- **Okunacak anı**:
★ ★ ★ ★ ★

• üstadın, daha sonradan sermet sami uysal'ın kitabına naklettiği bir anısı şöyle gelişmiştir:

    atatürk, bursa gümüşsuyu'nda bir köşkte kalmaktadır. refik fersan, münir nurettin, mesut cemil ve hafız yaşar için de orman içinde bir köşk ayarlanmıştır.

    bir akşam mısır’ın eski hıdivi abbas hilmi paşa şerefine köşkte ziyafet tertip edilir. ertesi akşam da hıdiv, atatürk’ü mudanya’daki yatına davet eder.

    denize açılan yatın salonunda muhteşem bir sofra kurulmuştur. hıdiv’in bir hizmetkârı kütüphanede fasıl yapan refik fersan, münir nurettin, mesut cemil ve hafız yaşar’ı yemeğe davet ederek başaltındaki bir ambara götürür.

    fersan, nurettin, cemal ve yaşar gördüklerine inanamazlar. bir tahta masa üzerinde beş on çinko tabak, masanın ortasında iki lenger nohut ve pilav, her tabak başına yüzer dirhem ekmek, birer teneke kaşık ve teneke çatal vardır.

    gerisin geri güverteye çıkarlar. onları gören atatürk yanına çağırarak “siz yemiyor musunuz?” diye sorar. sanatçılar “canımız istemiyor efendim” yanıtını verir.

★ ★ ★ ★ ★

- **Derlenen malzeme**:
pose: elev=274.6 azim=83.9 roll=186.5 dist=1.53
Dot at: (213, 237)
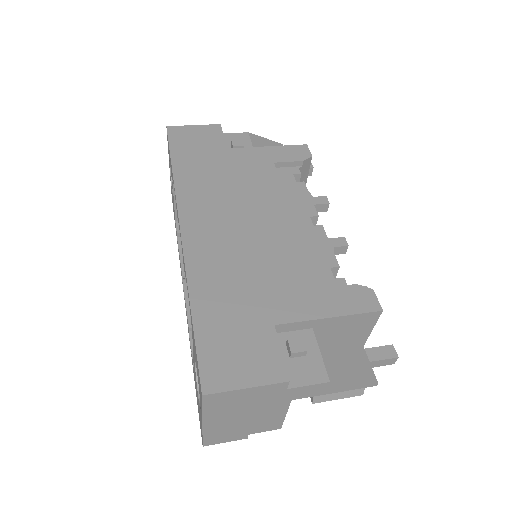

★ ★ ★ ★ ★

- **Yönerge**: Anının "denize açılan yatın" ifadesinden "bir ambara götürür." ifadesine kadar olan bölümünü, bu iki ifade de dahil olmak üzere yeniden yazın. Bu bölümde "muhteşem" yerine "görkemli" kullanın. Yalnızca anıdaki bilgilere dayanın.

- **Cevap**:
denize açılan yatın salonunda görkemli bir sofra kurulmuştur. hıdiv’in bir hizmetkârı kütüphanede fasıl yapan refik fersan, münir nurettin, mesut cemil ve hafız yaşar’ı yemeğe davet ederek başaltındaki bir ambara götürür.